Data extracted from a collection
= Beginning of Section =

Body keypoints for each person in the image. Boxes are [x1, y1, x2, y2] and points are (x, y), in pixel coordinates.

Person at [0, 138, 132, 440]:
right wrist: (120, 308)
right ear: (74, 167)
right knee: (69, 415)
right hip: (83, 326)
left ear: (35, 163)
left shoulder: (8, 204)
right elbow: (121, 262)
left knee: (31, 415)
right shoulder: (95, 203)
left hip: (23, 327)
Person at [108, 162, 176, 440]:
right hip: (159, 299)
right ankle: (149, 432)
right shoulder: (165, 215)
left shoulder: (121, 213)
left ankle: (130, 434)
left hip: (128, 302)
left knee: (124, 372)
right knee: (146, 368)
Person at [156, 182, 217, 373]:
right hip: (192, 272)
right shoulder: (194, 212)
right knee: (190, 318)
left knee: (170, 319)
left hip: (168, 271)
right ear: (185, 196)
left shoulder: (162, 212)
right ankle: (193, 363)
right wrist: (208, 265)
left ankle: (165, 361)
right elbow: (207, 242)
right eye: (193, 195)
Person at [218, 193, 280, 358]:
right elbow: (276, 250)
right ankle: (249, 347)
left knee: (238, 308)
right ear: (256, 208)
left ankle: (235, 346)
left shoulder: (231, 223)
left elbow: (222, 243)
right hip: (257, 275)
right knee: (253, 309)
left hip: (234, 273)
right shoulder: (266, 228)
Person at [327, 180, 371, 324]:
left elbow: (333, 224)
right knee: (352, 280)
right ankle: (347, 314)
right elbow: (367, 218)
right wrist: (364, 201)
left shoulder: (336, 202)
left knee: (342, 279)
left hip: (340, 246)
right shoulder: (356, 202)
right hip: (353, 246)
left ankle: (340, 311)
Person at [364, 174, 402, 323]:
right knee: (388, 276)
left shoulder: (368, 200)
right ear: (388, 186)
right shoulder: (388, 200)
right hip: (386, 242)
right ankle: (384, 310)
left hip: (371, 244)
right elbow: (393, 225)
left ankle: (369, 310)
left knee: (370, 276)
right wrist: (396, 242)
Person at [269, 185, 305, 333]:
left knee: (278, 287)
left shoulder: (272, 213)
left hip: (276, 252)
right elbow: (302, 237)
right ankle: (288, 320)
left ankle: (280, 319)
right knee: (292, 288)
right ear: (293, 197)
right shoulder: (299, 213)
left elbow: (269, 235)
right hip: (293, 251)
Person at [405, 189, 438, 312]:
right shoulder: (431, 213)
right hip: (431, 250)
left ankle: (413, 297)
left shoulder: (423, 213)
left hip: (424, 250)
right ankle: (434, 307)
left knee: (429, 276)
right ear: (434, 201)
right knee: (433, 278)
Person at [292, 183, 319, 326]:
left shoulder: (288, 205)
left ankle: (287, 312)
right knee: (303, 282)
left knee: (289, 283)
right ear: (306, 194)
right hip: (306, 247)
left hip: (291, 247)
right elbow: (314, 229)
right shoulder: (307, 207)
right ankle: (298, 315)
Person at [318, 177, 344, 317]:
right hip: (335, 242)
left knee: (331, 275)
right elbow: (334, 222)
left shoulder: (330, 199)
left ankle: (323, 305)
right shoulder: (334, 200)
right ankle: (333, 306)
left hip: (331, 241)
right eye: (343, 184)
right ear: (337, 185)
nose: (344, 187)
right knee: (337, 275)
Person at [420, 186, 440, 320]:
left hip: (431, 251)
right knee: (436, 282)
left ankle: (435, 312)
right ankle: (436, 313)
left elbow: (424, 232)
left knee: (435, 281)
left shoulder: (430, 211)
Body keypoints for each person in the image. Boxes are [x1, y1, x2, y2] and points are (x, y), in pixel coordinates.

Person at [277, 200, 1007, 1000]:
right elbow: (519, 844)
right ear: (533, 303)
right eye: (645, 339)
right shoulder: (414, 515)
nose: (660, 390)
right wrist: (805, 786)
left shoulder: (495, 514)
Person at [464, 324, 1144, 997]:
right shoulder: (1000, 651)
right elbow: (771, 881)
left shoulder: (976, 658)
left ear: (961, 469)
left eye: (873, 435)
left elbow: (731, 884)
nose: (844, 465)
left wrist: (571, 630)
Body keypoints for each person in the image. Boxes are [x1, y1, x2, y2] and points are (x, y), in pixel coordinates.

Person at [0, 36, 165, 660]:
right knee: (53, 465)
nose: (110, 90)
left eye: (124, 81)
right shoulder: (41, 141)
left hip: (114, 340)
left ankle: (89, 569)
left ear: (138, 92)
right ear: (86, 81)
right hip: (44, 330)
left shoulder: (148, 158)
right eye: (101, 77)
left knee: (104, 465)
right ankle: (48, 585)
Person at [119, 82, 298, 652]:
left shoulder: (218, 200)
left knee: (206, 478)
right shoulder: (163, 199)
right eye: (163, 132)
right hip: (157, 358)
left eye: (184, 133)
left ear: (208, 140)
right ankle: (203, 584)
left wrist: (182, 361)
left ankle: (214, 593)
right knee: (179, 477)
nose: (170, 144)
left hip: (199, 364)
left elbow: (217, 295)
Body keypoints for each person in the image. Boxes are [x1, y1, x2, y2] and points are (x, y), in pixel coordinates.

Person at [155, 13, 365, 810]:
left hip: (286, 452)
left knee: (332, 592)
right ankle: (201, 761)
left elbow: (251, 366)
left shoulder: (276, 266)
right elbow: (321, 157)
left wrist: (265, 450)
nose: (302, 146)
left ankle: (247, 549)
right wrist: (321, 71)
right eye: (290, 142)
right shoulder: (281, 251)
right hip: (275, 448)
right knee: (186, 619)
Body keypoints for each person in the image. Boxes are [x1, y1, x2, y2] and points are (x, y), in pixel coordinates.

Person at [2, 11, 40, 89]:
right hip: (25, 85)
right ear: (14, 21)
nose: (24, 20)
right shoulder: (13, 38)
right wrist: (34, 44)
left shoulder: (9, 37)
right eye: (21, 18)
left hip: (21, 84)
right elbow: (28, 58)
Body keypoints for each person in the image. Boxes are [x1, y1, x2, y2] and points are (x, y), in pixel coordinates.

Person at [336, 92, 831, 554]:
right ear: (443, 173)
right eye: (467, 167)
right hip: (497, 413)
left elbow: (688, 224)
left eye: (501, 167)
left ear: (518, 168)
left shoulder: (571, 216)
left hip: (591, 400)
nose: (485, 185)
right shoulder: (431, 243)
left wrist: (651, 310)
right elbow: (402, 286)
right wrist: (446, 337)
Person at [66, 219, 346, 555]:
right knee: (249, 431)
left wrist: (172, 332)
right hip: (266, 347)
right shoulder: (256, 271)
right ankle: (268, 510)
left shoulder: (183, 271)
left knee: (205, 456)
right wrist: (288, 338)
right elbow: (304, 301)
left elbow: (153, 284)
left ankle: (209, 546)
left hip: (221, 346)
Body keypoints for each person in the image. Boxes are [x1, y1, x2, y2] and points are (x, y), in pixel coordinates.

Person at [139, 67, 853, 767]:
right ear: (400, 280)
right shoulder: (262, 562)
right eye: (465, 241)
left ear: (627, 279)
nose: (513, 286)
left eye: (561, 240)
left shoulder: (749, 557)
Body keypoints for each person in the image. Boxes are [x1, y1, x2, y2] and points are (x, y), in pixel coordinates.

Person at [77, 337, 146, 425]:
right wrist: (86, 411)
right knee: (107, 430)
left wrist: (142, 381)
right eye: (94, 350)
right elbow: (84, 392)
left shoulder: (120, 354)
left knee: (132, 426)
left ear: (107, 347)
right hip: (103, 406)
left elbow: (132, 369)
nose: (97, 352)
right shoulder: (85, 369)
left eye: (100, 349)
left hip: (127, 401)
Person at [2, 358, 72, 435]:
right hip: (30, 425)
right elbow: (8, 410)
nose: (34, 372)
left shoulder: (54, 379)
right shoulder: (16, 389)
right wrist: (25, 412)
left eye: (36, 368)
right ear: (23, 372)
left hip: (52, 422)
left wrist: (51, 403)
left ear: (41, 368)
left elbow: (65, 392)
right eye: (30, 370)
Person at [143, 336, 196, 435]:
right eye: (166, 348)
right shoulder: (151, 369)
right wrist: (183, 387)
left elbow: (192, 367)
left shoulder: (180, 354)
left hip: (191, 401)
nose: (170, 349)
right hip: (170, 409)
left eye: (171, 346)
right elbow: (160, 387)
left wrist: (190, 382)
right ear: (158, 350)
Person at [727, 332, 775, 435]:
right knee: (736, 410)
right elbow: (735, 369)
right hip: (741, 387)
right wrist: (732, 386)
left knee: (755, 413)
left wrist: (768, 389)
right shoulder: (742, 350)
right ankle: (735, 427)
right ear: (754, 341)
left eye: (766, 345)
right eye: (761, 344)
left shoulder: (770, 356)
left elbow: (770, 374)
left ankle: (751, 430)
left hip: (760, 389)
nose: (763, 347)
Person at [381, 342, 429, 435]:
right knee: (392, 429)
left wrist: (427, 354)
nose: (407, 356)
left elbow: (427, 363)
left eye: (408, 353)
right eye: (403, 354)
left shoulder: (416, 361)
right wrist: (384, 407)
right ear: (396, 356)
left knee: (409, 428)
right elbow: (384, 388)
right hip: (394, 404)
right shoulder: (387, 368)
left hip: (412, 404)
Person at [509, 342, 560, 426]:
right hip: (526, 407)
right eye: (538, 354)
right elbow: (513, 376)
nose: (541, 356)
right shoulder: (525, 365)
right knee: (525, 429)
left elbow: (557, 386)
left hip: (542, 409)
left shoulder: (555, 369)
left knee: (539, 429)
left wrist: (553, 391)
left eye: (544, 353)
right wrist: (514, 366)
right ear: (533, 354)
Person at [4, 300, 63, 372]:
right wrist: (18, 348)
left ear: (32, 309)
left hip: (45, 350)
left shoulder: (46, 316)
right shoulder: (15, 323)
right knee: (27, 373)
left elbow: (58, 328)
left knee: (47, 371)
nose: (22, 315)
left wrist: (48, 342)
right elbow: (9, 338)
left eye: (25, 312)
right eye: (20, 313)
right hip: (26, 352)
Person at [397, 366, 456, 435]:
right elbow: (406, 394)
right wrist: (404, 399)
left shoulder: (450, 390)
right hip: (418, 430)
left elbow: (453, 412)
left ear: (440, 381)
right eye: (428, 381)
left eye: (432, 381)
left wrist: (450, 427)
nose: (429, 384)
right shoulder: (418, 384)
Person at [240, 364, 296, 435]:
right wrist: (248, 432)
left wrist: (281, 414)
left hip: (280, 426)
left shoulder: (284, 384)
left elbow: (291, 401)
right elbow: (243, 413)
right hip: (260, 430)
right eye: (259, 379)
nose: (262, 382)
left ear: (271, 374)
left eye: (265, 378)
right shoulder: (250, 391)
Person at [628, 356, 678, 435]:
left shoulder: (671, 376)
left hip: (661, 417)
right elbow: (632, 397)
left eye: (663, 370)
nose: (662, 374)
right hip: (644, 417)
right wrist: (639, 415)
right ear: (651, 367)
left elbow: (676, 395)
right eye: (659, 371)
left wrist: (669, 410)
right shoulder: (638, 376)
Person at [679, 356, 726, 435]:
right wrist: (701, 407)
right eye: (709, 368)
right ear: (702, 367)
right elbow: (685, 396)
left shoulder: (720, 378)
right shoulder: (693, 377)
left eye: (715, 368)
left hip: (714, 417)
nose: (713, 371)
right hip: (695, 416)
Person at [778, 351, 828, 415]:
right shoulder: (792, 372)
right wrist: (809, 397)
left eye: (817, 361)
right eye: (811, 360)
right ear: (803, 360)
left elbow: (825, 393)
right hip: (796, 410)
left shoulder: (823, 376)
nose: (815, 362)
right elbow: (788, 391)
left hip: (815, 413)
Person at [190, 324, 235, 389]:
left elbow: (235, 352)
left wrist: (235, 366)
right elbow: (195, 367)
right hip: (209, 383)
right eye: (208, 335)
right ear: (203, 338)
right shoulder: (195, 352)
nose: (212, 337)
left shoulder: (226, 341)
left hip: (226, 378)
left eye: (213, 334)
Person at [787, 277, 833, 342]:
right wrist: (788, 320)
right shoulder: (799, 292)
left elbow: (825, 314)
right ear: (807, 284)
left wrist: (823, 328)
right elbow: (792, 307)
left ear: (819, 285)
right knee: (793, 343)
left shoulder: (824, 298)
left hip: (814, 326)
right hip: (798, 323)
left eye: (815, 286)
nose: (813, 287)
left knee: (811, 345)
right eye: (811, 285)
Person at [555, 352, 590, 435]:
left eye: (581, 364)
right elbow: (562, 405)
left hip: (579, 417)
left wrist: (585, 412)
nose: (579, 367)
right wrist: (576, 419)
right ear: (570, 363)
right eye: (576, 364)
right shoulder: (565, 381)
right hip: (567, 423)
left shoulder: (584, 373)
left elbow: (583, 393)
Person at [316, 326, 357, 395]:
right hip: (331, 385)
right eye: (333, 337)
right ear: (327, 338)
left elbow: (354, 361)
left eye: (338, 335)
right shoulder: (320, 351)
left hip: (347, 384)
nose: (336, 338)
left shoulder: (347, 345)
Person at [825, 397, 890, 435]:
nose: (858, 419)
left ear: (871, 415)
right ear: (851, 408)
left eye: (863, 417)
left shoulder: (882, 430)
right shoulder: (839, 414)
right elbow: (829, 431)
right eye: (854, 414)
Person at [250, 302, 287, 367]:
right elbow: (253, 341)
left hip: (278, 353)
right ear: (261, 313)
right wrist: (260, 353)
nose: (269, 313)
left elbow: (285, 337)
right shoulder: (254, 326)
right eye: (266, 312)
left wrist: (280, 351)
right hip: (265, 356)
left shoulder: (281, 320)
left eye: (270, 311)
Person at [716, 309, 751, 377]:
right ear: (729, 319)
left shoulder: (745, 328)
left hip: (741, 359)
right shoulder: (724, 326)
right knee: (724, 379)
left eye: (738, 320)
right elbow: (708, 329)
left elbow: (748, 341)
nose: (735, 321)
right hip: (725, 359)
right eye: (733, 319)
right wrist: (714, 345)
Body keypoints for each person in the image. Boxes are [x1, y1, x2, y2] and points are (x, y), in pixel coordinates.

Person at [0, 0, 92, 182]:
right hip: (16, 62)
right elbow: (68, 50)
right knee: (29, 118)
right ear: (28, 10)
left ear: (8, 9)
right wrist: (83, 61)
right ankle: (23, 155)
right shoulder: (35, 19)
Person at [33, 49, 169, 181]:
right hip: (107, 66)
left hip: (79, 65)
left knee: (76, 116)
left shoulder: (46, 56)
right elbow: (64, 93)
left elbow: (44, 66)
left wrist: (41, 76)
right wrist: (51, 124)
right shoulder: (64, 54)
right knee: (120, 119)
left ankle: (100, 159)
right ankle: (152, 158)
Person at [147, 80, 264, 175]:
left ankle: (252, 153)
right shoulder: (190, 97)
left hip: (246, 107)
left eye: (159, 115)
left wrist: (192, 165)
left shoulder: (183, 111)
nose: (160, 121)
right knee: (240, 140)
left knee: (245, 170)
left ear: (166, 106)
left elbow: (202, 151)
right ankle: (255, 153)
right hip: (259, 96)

= End of Section =

Instructions to follow
Look above for the line with "right knee: (793, 343)"; retype exactly that line, every line after it up to the line with "nose: (336, 338)", and that line too, nothing else.

Task answer
right knee: (793, 343)
left shoulder: (824, 298)
left hip: (814, 326)
right hip: (798, 323)
left eye: (815, 286)
nose: (813, 287)
left knee: (811, 345)
right eye: (811, 285)
Person at [555, 352, 590, 435]:
left eye: (581, 364)
right elbow: (562, 405)
left hip: (579, 417)
left wrist: (585, 412)
nose: (579, 367)
right wrist: (576, 419)
right ear: (570, 363)
right eye: (576, 364)
right shoulder: (565, 381)
right hip: (567, 423)
left shoulder: (584, 373)
left elbow: (583, 393)
Person at [316, 326, 357, 395]:
right hip: (331, 385)
right eye: (333, 337)
right ear: (327, 338)
left elbow: (354, 361)
left eye: (338, 335)
right shoulder: (320, 351)
left hip: (347, 384)
nose: (336, 338)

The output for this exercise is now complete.